* [Your goal]: Copy out each row that contains the string "Salon", keeping only those rows.

* [Excerpted data]:
=== Begin Enclosure ===
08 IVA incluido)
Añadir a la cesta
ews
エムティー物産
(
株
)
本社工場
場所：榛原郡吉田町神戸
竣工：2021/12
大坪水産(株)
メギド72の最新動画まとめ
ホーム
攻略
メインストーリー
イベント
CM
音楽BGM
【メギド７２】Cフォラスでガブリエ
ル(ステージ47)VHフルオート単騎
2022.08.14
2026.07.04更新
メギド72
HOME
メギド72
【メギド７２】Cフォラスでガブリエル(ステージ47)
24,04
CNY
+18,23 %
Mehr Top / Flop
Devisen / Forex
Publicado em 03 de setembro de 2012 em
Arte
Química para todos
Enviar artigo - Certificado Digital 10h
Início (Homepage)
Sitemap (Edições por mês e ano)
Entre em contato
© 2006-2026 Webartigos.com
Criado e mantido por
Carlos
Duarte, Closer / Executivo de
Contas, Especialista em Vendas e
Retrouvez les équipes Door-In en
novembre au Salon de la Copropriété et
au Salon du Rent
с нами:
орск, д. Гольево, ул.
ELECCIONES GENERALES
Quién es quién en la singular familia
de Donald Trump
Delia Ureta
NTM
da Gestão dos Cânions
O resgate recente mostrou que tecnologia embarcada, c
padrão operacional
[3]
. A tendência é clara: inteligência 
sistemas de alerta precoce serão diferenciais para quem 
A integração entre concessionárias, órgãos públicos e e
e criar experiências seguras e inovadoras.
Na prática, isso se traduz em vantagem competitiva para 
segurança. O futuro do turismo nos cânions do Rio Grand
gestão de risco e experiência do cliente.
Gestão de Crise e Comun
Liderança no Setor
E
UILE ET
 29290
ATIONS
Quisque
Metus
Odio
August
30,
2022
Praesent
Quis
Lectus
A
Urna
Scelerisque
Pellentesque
=== End Enclosure ===
* [Result below]:
novembre au Salon de la Copropriété et
au Salon du Rent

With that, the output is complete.